EXCERPT TO READ ::

******************************

Hello, I'm trying to port an I2C driver from KL05 to K32; while peripheral registers definition seem the same, the driver on K32 fails to switch from write to read: after writing slave and register address, instead of sending the read command it repeats the last write.
Does anybody know which are the differences between the two peripherals?
Thanx in advance.
Here is the code related:
// end of tx: check if read must be performed
if (ch->rx_length > 0)
{
// Generate restart
i2c->C1 |= (I2C_C1_RSTA_MASK | I2C_C1_TX_MASK);
// send slave address and read command
ch->state = I2C_RX_START;
i2c->D = ch->slave | 0x01;
}
And here is the full code of the ISR:
typedef struct
{
uint8_t slave; // slave address used for current communication
uint8_t tx_length; // number of bytes to write
uint8_t rx_length; // number of bytes to read
uint8_t index; // index of current array (write/read)

******************************

Collected data
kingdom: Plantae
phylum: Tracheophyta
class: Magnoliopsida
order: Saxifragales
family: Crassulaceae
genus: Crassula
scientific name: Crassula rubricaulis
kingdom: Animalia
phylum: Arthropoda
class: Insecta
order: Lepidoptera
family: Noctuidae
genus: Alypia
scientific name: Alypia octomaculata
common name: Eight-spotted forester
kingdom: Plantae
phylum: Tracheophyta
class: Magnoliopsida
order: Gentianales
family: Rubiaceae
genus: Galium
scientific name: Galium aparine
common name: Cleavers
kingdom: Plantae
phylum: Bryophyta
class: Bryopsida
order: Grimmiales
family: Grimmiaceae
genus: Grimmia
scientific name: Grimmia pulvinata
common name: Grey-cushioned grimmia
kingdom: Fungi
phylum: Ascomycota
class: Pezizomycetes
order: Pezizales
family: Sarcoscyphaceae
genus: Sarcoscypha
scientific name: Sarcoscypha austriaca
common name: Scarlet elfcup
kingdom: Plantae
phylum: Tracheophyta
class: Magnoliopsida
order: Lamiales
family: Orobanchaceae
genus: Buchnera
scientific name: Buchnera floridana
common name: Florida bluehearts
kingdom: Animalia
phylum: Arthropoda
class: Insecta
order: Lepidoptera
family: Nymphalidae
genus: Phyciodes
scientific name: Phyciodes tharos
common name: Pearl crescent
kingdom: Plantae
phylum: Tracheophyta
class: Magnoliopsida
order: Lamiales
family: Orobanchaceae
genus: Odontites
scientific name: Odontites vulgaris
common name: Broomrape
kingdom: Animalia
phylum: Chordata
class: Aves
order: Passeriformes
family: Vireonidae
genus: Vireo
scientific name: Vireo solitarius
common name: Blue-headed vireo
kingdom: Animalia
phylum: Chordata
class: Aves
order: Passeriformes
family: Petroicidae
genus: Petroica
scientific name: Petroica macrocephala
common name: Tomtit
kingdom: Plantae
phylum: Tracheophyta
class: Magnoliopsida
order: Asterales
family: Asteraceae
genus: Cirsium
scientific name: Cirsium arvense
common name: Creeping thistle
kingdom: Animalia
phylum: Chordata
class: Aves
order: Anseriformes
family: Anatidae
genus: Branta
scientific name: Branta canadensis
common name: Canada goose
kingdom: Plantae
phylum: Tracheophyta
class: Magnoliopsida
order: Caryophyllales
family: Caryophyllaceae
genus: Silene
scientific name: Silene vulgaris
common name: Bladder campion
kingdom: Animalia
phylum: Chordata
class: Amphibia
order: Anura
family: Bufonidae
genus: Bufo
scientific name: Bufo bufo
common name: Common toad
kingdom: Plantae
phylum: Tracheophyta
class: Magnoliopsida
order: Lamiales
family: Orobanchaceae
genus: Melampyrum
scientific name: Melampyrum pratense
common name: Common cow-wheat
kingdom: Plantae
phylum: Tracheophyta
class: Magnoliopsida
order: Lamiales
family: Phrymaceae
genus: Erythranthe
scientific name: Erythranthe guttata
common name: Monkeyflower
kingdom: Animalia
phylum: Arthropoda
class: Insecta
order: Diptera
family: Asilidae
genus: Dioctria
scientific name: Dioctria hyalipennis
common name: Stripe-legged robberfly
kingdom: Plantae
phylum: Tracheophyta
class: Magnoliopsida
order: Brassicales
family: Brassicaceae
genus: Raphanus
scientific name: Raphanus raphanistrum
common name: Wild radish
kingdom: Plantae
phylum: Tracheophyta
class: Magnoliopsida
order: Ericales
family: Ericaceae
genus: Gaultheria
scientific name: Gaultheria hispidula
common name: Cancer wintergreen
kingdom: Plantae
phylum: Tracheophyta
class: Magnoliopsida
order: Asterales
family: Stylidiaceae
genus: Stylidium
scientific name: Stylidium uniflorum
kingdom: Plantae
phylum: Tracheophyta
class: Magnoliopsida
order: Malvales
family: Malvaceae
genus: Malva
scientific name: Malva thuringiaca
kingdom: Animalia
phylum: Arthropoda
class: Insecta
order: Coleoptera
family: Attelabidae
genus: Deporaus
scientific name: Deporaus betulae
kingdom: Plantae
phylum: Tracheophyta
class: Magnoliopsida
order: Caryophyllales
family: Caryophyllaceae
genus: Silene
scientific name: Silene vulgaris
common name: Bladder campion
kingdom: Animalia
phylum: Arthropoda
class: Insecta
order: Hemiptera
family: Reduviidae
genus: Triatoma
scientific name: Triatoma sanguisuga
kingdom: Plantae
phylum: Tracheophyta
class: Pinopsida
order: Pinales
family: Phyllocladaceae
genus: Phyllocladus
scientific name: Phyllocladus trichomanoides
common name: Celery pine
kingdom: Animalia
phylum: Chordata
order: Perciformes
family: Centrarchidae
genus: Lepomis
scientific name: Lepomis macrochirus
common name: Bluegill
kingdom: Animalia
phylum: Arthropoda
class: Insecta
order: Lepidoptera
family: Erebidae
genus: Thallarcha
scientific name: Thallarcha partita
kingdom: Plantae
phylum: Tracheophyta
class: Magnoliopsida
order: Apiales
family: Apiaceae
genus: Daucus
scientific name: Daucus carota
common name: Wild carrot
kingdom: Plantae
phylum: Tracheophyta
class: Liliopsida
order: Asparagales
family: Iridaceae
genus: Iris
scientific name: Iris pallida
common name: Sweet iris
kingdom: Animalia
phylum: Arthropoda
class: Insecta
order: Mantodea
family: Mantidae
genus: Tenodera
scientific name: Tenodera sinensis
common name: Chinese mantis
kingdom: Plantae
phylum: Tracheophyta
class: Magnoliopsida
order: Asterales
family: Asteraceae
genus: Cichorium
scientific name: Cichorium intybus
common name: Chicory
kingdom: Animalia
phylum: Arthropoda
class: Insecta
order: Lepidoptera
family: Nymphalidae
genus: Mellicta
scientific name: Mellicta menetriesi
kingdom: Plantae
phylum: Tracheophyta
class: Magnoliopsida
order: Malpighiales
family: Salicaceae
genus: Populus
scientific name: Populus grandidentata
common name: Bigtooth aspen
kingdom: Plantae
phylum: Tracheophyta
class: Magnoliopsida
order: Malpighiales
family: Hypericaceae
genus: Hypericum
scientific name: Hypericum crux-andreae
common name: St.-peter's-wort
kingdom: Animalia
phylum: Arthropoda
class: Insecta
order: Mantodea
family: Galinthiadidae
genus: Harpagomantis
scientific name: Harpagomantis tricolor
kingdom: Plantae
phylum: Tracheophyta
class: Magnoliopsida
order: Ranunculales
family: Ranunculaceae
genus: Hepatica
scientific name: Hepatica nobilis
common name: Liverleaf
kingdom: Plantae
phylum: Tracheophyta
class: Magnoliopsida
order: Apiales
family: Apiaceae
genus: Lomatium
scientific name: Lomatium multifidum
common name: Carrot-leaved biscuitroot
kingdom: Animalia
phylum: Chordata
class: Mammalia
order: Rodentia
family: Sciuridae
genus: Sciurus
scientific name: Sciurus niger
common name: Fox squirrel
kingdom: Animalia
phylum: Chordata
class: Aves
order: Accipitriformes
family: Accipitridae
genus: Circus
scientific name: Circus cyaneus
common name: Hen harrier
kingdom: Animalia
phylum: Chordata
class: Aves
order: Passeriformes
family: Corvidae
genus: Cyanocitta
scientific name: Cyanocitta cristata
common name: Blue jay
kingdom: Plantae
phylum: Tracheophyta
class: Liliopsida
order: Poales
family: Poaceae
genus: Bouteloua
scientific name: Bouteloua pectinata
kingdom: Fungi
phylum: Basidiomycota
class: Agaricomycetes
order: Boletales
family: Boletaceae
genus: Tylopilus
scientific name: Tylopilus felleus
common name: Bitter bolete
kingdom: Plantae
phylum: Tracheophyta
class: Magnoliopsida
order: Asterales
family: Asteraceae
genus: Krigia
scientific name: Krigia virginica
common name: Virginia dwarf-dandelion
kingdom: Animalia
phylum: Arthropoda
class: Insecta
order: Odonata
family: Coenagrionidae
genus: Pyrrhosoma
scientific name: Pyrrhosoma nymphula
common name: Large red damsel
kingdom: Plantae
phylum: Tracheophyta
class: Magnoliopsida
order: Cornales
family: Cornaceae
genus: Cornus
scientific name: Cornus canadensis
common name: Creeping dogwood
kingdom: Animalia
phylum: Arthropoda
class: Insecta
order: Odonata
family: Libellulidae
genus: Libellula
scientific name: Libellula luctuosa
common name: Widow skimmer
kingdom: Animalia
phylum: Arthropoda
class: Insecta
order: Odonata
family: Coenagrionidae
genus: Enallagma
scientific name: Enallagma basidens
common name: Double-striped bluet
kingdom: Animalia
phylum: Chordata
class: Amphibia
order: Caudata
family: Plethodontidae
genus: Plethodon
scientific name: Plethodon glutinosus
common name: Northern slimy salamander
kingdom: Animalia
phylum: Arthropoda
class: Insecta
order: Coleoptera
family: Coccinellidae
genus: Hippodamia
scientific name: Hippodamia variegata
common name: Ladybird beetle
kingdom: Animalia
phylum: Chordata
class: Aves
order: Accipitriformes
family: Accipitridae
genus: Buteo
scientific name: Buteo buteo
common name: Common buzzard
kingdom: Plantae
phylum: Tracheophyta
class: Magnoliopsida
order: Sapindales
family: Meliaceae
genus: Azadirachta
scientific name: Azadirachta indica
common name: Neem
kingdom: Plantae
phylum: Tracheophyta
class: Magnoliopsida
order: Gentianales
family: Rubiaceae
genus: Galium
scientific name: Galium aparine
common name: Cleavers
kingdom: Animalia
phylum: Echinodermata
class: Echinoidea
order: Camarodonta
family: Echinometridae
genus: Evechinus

******************************

STATED TASK :: Carry on the post about porting the I2C driver from KL05 to K32, starting right after its last line.

RESULT OF THIS EXERCISE ::
uint8_t state; // current operation
uint8_t* rx_data; // pointer to read data (at least rx_length allocated bytes)
uint8_t tx_data[I2C_MAX_MSG_SIZE]; // buffer of data to write
} I2C_Channel;
volatile I2C_Channel i2c_channels[I2C_TOT_DEVICES] = { 0, } ;
static I2C_Type* i2c_base_ptrs[] = I2C_BASE_ADDRS;
void isr_i2c(uint8_t channel)
{
I2C_Type* i2c = i2c_base_ptrs[channel];
I2C_Channel* ch = &i2c_channels[channel];
// check status register
uint8_t status = i2c->S;
// clear interrupt service flag
i2c->S = I2C_S_IICIF_MASK;
if (status & I2C_S_ARBL_MASK)
{
// lost arbitration (should not happen): stop i2c
i2c->S = I2C_S_ARBL_MASK; // clear arbl (by setting it)
i2c->C1 = 0x00;
ch->state = I2C_ERROR;
}
else
if (ch->state == I2C_TX)
{
if (status & I2C_S_RXAK_MASK)
{
// ACK not received
// Generate STOP (set MST=0), stay in tx mode, and disable further interrupts
i2c->C1 = (I2C_C1_IICEN_MASK | I2C_C1_TX_MASK);
ch->state = I2C_ERROR;
}
else
if (ch->index < ch->tx_length)
{
// write byte
i2c->D = ch->tx_data[ch->index];
ch->index++;
}
else
{
// end of tx: check if read must be performed
if (ch->rx_length > 0)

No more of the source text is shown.